Entrambi nati in Francia, Mark e Agnes abitano da molti anni in Nuova Caledonia; il loro piano di navigazione prevede il giro del mondo controvento: Polinesia, Isola di Pasqua, Patagonia, Brasile, Caraibi, Atlantico e infine Mediterraneo.
Qui a Lorup Bay sono riprese le visite delle canoe, il chief Nicholson ci invita per il mattino seguente ad una breve cerimonia di benvenuto a casa sua.
Ci presentiamo con dei piccoli regali: un chilo di pasta ed uno di riso, una polo ed un paio di bermuda. Nicholson ci ringrazia e ci presenta la sua famiglia, poi ci racconta un po' del villaggio, e della loro vita: sono felici della loro libertà e di ciò che hanno, le loro entrate provengono esclusivamente dalla vendita della copra (la polpa del cocco), a volte gli approvvigionamenti (zucchero, riso, the, sapone .) sono un problema perché la nave arriva ogni 2-3 mesi.

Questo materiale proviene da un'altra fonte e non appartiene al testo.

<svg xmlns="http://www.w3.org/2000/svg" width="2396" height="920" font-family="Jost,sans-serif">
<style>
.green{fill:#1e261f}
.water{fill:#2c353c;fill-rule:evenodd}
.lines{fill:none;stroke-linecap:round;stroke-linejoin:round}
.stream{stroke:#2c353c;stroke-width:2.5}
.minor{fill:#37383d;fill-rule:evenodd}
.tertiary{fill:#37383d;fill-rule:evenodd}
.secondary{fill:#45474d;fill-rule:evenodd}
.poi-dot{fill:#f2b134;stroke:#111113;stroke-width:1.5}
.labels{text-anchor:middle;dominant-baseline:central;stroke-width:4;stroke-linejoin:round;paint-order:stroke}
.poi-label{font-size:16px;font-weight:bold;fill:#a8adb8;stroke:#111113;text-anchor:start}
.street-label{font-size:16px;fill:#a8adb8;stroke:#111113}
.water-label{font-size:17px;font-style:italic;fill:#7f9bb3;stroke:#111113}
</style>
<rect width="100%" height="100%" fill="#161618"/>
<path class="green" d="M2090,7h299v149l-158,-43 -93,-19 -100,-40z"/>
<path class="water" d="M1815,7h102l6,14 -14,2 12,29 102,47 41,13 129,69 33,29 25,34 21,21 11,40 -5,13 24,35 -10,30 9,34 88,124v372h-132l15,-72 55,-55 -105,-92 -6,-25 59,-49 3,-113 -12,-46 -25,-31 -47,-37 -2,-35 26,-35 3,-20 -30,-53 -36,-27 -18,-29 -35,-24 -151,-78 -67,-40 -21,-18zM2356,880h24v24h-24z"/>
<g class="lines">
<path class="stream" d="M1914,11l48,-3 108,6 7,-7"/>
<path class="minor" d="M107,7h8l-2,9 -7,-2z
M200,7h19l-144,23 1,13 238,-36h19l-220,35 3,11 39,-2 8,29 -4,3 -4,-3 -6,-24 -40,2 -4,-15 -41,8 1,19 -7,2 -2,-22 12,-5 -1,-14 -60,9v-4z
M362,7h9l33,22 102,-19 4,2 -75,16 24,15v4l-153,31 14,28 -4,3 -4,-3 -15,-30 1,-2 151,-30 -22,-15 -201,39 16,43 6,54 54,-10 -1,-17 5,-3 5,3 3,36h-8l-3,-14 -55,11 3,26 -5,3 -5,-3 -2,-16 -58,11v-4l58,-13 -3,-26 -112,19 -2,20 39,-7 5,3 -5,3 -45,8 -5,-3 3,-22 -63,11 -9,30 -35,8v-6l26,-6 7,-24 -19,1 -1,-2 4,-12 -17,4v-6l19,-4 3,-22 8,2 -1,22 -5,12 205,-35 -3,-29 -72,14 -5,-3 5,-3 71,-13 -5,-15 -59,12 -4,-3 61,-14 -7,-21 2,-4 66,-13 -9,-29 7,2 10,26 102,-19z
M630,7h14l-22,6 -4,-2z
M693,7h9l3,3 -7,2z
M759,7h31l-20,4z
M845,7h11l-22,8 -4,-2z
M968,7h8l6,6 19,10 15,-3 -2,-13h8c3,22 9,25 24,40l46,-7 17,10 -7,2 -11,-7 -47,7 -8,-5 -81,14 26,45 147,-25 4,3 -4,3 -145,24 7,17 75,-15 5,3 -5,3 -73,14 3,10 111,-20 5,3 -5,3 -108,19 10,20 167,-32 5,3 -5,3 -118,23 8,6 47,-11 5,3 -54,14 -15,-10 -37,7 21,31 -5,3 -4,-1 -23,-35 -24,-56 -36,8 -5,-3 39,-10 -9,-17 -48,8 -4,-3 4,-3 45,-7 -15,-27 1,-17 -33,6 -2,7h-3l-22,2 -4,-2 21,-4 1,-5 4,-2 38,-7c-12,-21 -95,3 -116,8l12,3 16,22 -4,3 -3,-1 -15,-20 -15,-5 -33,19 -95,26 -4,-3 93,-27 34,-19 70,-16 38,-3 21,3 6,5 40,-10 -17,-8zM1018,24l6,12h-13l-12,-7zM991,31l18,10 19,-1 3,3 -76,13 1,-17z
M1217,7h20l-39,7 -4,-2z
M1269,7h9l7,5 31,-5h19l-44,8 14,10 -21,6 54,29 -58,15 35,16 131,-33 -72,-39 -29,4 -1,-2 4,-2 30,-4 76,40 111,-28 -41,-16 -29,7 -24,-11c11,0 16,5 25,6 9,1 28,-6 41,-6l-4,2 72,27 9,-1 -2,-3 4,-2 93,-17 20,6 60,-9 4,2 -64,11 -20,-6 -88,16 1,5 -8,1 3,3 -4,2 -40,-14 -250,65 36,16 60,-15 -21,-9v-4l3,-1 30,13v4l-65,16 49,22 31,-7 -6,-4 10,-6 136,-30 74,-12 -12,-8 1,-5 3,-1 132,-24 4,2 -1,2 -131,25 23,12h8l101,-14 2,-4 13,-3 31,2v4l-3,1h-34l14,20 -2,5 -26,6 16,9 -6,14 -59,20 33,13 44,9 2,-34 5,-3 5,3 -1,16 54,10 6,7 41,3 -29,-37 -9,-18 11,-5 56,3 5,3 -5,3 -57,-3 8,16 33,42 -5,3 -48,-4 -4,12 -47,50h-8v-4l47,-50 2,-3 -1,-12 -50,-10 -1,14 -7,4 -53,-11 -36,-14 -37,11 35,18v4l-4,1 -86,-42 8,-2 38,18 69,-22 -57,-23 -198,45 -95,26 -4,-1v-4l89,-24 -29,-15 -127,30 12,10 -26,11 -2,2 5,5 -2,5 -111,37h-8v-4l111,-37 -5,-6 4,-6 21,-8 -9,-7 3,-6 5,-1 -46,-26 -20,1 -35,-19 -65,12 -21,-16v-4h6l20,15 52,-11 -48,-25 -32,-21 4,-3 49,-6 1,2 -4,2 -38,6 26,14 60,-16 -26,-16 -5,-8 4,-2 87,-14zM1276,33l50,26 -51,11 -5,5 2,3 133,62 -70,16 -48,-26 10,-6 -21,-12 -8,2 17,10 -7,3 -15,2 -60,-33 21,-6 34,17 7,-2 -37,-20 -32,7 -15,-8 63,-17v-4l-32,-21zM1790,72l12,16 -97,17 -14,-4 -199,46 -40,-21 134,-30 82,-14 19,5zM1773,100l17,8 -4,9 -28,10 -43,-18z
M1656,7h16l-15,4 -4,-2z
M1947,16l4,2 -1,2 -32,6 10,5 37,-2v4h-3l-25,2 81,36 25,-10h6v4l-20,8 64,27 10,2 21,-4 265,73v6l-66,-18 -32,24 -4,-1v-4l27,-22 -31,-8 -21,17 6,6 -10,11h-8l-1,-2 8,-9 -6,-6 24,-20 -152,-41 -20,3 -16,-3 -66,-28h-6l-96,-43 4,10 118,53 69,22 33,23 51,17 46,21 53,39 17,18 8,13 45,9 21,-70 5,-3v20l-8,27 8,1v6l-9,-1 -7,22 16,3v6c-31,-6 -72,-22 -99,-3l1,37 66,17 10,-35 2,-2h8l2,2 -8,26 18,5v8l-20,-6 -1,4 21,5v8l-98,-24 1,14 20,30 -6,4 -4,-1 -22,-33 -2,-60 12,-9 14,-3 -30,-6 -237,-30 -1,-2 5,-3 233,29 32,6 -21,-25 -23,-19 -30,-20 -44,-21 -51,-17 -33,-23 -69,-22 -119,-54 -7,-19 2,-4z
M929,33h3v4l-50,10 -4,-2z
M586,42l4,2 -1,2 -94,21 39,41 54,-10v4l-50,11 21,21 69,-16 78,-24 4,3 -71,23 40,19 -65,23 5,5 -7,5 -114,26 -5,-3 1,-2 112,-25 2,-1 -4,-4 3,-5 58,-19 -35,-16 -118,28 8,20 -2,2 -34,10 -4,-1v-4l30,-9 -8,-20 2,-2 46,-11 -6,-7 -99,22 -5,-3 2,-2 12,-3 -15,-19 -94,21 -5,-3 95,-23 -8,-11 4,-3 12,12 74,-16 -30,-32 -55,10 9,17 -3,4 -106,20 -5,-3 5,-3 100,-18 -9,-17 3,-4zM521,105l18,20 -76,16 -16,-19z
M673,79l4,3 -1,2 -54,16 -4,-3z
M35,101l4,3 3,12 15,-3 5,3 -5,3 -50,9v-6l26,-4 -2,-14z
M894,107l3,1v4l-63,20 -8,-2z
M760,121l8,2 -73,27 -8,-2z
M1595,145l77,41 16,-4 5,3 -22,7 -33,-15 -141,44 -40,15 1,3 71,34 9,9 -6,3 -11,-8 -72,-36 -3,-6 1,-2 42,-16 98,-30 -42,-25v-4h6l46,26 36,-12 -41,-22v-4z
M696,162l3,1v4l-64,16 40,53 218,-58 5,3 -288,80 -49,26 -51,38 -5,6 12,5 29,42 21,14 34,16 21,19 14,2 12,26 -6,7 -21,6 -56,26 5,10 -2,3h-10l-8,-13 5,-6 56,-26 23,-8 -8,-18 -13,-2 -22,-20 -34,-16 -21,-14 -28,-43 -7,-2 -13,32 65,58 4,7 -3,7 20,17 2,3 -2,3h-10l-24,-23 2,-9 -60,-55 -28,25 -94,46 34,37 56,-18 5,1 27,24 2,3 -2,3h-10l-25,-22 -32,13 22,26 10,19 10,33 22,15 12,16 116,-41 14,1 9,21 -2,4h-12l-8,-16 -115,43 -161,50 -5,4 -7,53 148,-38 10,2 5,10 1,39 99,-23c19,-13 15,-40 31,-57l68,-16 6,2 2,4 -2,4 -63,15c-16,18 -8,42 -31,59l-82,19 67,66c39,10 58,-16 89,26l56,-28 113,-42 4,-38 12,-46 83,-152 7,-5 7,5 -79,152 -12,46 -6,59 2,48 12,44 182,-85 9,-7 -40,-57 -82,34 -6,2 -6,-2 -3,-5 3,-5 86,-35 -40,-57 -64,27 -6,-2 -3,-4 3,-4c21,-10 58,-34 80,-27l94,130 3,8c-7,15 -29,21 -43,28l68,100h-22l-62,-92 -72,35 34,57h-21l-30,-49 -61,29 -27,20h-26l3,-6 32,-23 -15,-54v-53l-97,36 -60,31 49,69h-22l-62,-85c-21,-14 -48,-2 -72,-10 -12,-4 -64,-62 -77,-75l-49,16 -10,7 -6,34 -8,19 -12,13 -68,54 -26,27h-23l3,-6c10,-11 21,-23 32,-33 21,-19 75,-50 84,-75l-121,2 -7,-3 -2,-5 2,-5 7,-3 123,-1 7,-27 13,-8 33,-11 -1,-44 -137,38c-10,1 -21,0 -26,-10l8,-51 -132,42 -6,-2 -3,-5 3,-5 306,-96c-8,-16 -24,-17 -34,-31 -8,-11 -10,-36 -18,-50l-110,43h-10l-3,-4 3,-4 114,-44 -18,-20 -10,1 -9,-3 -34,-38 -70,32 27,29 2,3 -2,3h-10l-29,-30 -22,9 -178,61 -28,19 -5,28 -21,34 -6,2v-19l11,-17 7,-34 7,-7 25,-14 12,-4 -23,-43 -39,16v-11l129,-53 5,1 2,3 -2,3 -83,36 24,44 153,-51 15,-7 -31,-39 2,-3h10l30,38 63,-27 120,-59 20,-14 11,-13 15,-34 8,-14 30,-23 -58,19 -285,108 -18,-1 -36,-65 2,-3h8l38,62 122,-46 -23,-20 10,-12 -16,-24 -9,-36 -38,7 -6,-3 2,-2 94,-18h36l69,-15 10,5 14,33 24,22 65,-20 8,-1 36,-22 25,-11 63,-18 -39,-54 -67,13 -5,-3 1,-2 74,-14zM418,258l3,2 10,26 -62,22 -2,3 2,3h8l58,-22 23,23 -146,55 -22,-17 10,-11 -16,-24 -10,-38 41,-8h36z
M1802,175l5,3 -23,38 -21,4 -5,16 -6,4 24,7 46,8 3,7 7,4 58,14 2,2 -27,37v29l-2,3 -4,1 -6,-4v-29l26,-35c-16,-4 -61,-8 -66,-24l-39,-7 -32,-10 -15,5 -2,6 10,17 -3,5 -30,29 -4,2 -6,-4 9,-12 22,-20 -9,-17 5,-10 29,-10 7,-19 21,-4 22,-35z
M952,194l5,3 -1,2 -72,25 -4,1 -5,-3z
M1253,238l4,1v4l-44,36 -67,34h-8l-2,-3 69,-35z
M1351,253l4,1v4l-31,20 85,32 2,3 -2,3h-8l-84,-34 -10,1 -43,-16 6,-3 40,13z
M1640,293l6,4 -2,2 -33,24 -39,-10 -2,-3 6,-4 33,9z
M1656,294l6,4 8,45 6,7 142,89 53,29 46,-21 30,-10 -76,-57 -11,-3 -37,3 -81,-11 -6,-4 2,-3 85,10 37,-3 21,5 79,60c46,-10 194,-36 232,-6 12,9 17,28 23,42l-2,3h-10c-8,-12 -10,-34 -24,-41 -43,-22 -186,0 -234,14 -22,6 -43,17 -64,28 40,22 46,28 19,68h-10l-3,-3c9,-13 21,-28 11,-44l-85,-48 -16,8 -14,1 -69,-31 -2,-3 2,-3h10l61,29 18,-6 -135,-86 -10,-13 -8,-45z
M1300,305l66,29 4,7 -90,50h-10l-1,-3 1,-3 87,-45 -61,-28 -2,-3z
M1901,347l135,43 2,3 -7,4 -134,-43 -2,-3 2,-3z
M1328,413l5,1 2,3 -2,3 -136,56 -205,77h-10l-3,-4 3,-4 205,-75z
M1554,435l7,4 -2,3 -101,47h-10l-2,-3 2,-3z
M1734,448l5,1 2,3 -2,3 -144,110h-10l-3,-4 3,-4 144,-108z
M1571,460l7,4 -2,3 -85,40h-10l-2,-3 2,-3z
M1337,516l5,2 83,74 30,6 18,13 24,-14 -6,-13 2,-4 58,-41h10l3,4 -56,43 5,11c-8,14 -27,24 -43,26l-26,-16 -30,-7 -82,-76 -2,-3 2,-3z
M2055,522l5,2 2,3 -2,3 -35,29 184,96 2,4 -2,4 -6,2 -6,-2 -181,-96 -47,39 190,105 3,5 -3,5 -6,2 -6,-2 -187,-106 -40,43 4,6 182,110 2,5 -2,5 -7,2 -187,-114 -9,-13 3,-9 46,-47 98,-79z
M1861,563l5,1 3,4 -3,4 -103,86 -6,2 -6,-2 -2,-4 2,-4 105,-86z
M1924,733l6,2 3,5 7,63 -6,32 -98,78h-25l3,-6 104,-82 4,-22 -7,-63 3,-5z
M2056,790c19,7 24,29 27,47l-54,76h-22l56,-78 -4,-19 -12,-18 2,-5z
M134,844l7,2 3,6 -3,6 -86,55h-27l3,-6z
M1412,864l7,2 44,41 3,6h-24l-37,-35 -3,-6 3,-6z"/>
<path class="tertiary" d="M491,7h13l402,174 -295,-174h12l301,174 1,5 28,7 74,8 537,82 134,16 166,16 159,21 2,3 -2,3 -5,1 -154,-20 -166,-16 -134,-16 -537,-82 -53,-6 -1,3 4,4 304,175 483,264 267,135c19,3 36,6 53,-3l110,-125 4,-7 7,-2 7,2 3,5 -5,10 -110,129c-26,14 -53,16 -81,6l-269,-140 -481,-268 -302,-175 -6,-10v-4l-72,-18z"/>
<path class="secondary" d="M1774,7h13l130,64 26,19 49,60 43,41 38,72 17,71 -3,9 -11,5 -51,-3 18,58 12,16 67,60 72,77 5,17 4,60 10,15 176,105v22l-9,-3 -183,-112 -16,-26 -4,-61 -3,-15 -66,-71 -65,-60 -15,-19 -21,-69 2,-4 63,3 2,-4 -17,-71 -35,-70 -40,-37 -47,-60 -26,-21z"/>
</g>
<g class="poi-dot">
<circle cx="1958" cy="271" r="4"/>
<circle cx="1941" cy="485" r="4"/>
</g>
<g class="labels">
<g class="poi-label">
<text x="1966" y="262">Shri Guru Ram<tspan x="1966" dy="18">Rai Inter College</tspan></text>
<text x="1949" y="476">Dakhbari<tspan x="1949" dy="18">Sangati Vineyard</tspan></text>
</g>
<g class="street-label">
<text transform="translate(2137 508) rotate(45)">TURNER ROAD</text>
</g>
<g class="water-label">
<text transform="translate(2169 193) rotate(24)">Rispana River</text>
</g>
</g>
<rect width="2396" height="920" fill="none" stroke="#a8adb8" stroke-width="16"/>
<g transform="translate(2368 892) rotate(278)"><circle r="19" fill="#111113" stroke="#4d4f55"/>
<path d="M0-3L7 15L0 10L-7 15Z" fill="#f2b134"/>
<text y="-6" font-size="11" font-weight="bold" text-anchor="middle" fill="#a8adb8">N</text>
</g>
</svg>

Ci dice che nelle prossime settimane ospiterà un gruppo di medici australiani; un po' imbarazzato, confessa che gli sarebbero molto utili due rotoli di carta igienica ed un lenzuolo, "magari ci potete aiutare...". Gli assicuriamo che possiamo provvedere, e felice ci fa da guida per il villaggio, presentandoci molte persone, tra cui il giovane prete della chiesa anglicana.
Siamo anche invitati al concerto della banda di percussioni su bambù, nella serata, abbiamo ringraziato ma declinato l'invito perchè non amiamo girare con il dinghy tra i reef di notte.
Quando stavamo per tornare in barca a prendere le cose richieste, la figlia di Nicholson ci domanda se abbiamo delle batterie per la sua torcia; in realtà le batterie, da tempo scariche, avevano lasciato l'acido ed era tutto da buttare, abbiamo provveduto con una nuova torcia e batterie di ricambio, per lei e per un cugino che aveva dimostrato lo stesso bisogno. In cambio abbiamo ricevuto un po' di pompelmi e limoni . è ovvio che non si tratta di valutare se lo scambio è stato adeguato, l'importante è essere stati utili, e aver visto nei loro visi sorridenti la gratitudine.